Ma faute en sera moindre, et mon trop de constance[1]
Paroîtra seulement fuir une violence.

ALIDOR.

835Enfin par ce dessein vous me ressuscitez[2] :
Agissez pleinement dessus mes volontés.
J’avais pour votre honneur la même inquiétude,
Et ne pourrois d’ailleurs qu’avec ingratitude,
Voyant ce que pour moi votre flamme résout,
840Dénier quelque chose à qui m’accorde tout.
Donnez-moi ; sur-le-champ je vous veux satisfaire.

ANGÉLIQUE.

Il vaut mieux que l’effet à tantôt se diffère.
Je manque ici de tout, et j’ai le cœur transi[3]
De crainte que quelqu’un ne te découvre ici.
845Mon dessein généreux fait naître cette crainte ;
Depuis qu’il est formé, j’en ai senti l’atteinte.
Quitte-moi, je te prie, et coule-toi sans bruit[4].

ALIDOR.

Puisque vous le voulez, adieu, jusqu’à minuit.

ANGÉLIQUE.
(Alidor s’en va, et Angélique continue[5].)

Que promets-tu, pauvre aveuglée ?
850À quoi t’engage ici ta folle passion ?
Et de quelle indiscrétion
Ne s’accompagne point ton ardeur déréglée ?

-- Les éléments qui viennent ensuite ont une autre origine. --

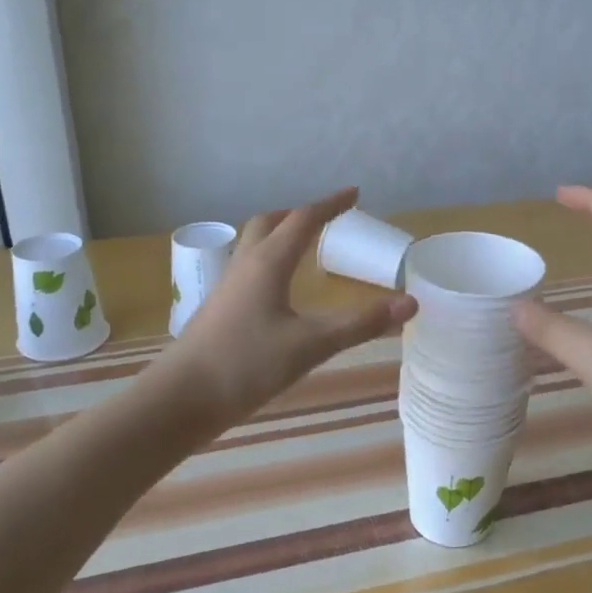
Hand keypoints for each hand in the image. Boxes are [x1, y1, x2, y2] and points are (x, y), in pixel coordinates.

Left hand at [156, 189, 415, 426]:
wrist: (181, 398)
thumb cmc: (246, 365)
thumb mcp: (311, 345)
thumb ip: (360, 324)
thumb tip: (410, 303)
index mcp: (268, 263)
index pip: (303, 220)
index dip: (330, 205)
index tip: (354, 194)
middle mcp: (244, 265)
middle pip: (270, 223)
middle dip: (300, 215)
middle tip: (327, 219)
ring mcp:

  1. Var. Ma faute en sera moindre, et hors de l’impudence. (1637-60)
  2. Var. Ma reine, enfin par là vous me ressuscitez. (1637-57)
  3. Var. Je manque ici de tout, et j’ai peur, mon souci,
    Que quelqu’un par malheur ne te surprenne ici. (1637-57)
  4. Var. Va, quitte-moi, ma vie, et te coule sans bruit.
    ALID. Adieu donc, ma chère âme. ANG. Adieu, jusqu’à minuit. (1637-57)
  5. Var. ANGÉLIQUE, seule en son cabinet. (1637, en marge.)